■ What to produce:
Only the lines from the one that includes "pinky tip: (230, 144)" through the last line below belong in the reply, copied exactly and without pictures.

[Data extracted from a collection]
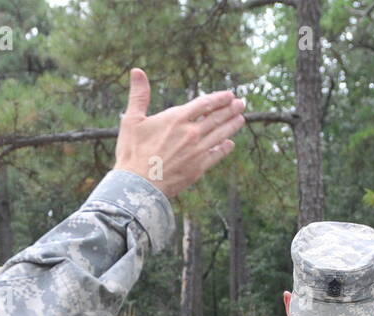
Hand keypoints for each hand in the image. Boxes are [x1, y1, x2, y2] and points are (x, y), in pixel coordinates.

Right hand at [113, 68, 245, 198]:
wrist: (138, 186)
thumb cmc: (132, 152)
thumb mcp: (132, 120)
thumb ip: (139, 95)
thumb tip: (136, 70)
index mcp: (177, 118)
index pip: (204, 104)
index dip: (218, 98)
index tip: (229, 95)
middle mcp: (191, 133)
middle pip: (216, 118)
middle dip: (230, 109)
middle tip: (241, 103)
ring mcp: (197, 151)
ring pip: (220, 135)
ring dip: (232, 125)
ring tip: (241, 118)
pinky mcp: (198, 168)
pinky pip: (216, 155)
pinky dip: (224, 149)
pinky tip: (230, 144)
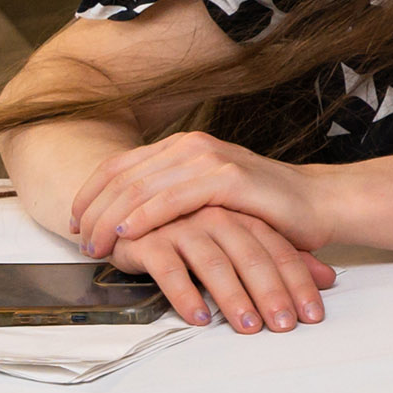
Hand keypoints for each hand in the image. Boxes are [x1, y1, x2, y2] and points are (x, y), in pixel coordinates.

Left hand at [72, 129, 336, 259]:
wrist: (319, 204)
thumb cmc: (266, 209)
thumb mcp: (209, 198)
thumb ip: (173, 197)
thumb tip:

■ Reply:
pinky tip: (230, 144)
Hand keypoints for each hand in the image. Boxes are [x1, y1, x2, y2] and points are (x, y), in pixel coordinates.

Left hand at [72, 129, 336, 259]:
wrist: (319, 204)
thumb cmc: (266, 209)
thumb mcp: (209, 198)
thumb ip: (173, 197)
thumb tip:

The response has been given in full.